2013 CEA Whitworth Award Winner: A Sustained Focus on Students on the Margins
Dr. Kate Tilleczek recognized for her outstanding body of research that documents the impacts of the modern world on young people
CEA is pleased to honour Dr. Kate Tilleczek, Professor and Canada Research Chair in Youth Cultures and Transitions in the Faculty of Education and Arts (Sociology/Anthropology) at the University of Prince Edward Island, with the 2013 Whitworth Award for Career Research in Education. This award is in recognition of Dr. Tilleczek’s work in articulating the impacts of modern society on marginalized students in the context of transitions through school, mental health, and technology.
After 15 years of teaching at a regional university in Northern Ontario, Dr. Tilleczek embarked on a research career to explore how and why socioeconomic status represents one of the greatest predictors of how well students do at school and later in life. In 2005, she joined a group of dedicated colleagues at the Hospital for Sick Children with whom she continues to work today as an adjunct research scientist.

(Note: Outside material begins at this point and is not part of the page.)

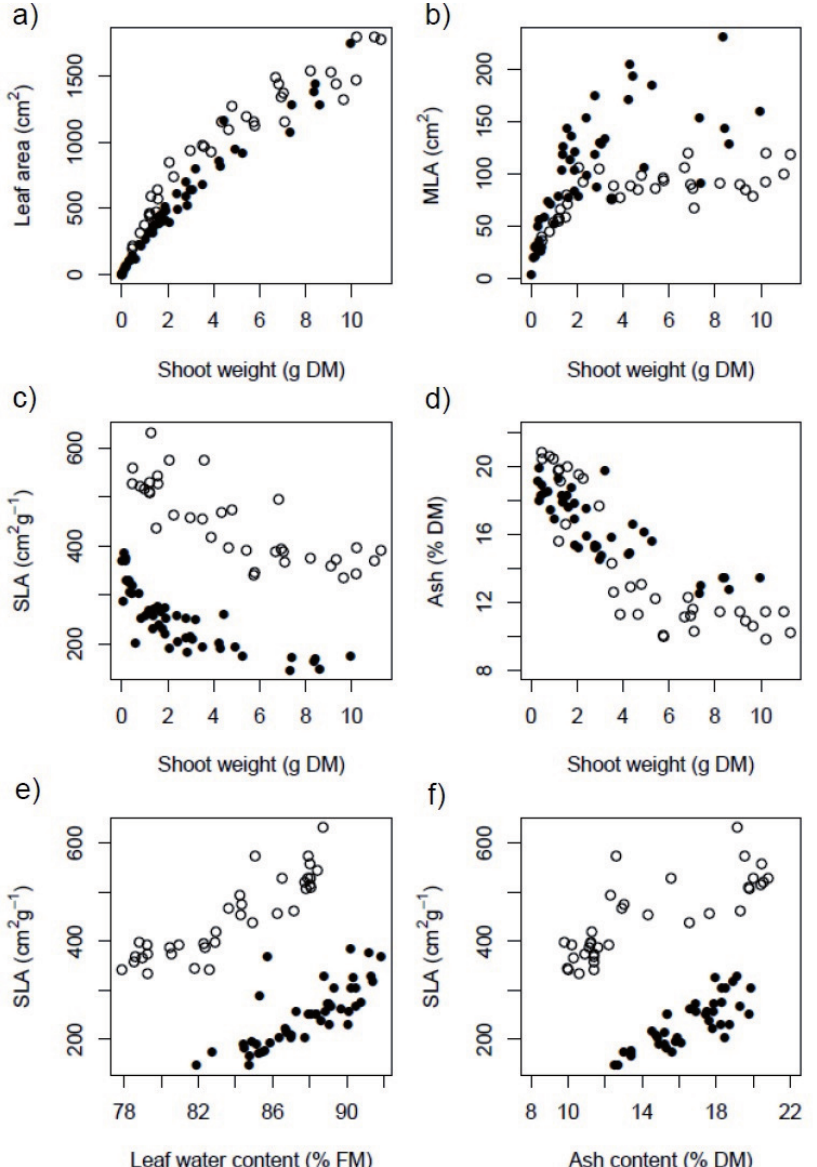
Fig. 3: Relationships between shoot mass and leaf area (a), mean leaf size (b), specific leaf area (c) and ash content (d) and relationships between specific leaf area and leaf water (e) and ash (f) contents in S. hermaphrodita ( ○ ) and S. perfoliatum ( ● ) across different accessions determined at three consecutive harvests during the establishment phase (78, 92 and 106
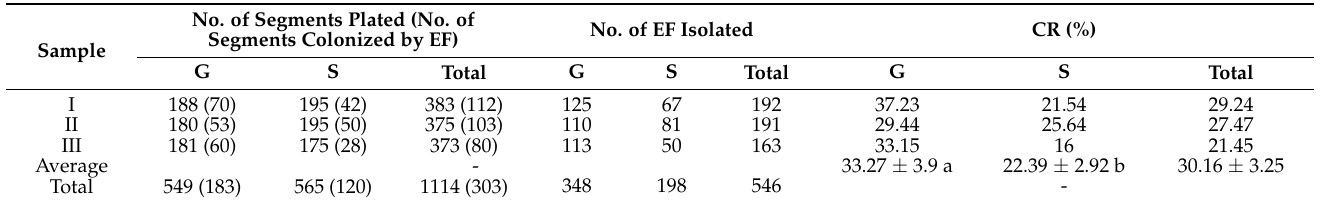
Table 2. The number and colonization rate (CR) of culture-dependent endophytic fungi (EF) of S. chamaejasme .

Based on her previous research on early school leavers, student transitions from elementary to secondary school, and the issue of marginality, Dr. Tilleczek’s current ambitious portfolio includes community school building processes that engage students and communities in developing curriculum in both inner city Toronto and in five aboriginal communities in Southern Chile. She is also leading an international study on the educational and social impacts of technology on young people, and is co-leading another project in each Atlantic province to study how youth and their families are moving through mental health systems.
Dr. Tilleczek’s research and publications to date inform policymakers on why and how they should make important policy and practice changes to better the lives of young people.
To access a bibliography of Dr. Tilleczek’s work, please visit:
About the Whitworth Award
Since 1967, the Whitworth Award has recognized individuals who have made a sustained and substantial contribution to educational research over a period of time. It has been awarded since 1967 and is awarded every three years.